It's a random morning -
Love the term "forgetfulness-defying" from Tibor Fischer's The Thought Gang, but I'm not sure what it means. Does it mean absolutely unforgettable, or overly-forgetful? I can argue either way. Guess I should re-read the book to get the context. Also from the book: "You're born, you fail as much as you can, then you die." Some days are just like that. Many (thankfully) are not.
Another favorite quote from the film Peter's Friends: "Adults are just children who owe money." Sigh. How true, how true.
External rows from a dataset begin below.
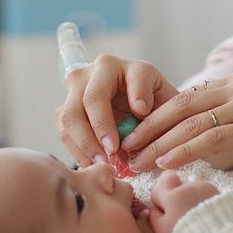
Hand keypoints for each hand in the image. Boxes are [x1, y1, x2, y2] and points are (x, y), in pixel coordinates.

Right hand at [55, 55, 178, 166]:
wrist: (140, 114)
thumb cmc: (157, 111)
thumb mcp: (168, 108)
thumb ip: (162, 112)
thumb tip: (138, 113)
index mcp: (133, 68)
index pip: (135, 77)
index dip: (138, 95)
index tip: (143, 113)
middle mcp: (101, 70)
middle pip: (91, 97)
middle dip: (100, 128)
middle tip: (113, 153)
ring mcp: (79, 87)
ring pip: (70, 115)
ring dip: (85, 143)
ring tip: (103, 164)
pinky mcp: (66, 107)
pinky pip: (64, 130)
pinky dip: (76, 150)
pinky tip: (92, 163)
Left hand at [120, 67, 232, 171]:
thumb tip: (215, 136)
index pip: (185, 98)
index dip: (154, 118)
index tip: (133, 137)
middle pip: (178, 107)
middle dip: (145, 130)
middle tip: (120, 151)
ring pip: (189, 123)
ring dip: (156, 145)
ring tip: (133, 163)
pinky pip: (213, 137)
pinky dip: (184, 150)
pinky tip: (166, 163)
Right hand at [149, 170, 219, 232]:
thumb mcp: (161, 229)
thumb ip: (153, 215)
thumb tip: (154, 208)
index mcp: (171, 196)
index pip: (159, 185)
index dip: (159, 197)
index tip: (164, 208)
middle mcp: (186, 187)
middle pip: (174, 181)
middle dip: (174, 191)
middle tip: (178, 207)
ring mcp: (202, 186)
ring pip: (190, 186)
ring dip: (189, 195)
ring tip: (194, 212)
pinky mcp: (214, 189)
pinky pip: (203, 189)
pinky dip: (201, 197)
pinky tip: (204, 210)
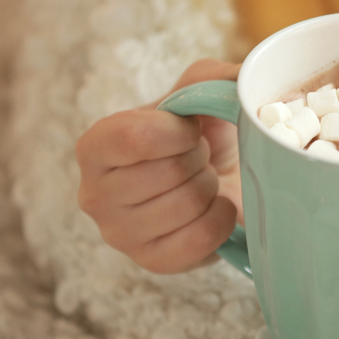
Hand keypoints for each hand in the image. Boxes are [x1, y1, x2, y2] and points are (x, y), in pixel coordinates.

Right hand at [76, 60, 242, 273]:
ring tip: (203, 182)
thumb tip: (245, 77)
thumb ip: (214, 76)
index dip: (179, 132)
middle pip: (168, 172)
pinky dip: (221, 219)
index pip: (135, 138)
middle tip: (200, 159)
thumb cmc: (202, 133)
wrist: (220, 178)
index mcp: (95, 146)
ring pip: (187, 205)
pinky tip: (215, 209)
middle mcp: (94, 194)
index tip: (192, 130)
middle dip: (200, 159)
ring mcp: (120, 234)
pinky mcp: (152, 262)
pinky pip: (199, 238)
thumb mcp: (201, 90)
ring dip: (211, 188)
I'm feeling a lot of angst right now over what to do about a picture for my church directory. Over the past 10 years I have developed (no pun intended) a huge phobia about having my picture taken. Well, not so much about having it taken - more that I cannot smile in any semblance of a natural way whenever someone pulls out a camera. Actually, I'm OK-looking and have a good smile, but the minute a camera is pointed my way I cannot for the life of me give a natural smile. Even friends can't believe how bad I look in pictures. So anytime a photo is required of me, I get beyond-stressed out. How silly is that (in light of all the world horrors right now)?
Well, anyway, I've passed on the "formal" directory picture for a couple of reasons, not the least of which is that the last one I had taken is so freakishly bad, that I vowed never to let a church photog anywhere near me again. Fortunately, we have a section in the directory for self-submittals for folks who can't get around to having the formal picture done. So the other evening Kate's feller came over and took a stream of digitals of Kate and me. Kate, of course, is absolutely perfect in every one. And I, of course, am freakishly weird in every one.
So what to do? Go ahead and submit the least freakishly weird pic of me (really hard decision)? Submit a single pic of Kate (someone needs to represent, after all)? Or just say screw it - look us up in real life? Such a stupid phobia, so ego-centric, but it has me stressed right now. Aaargh!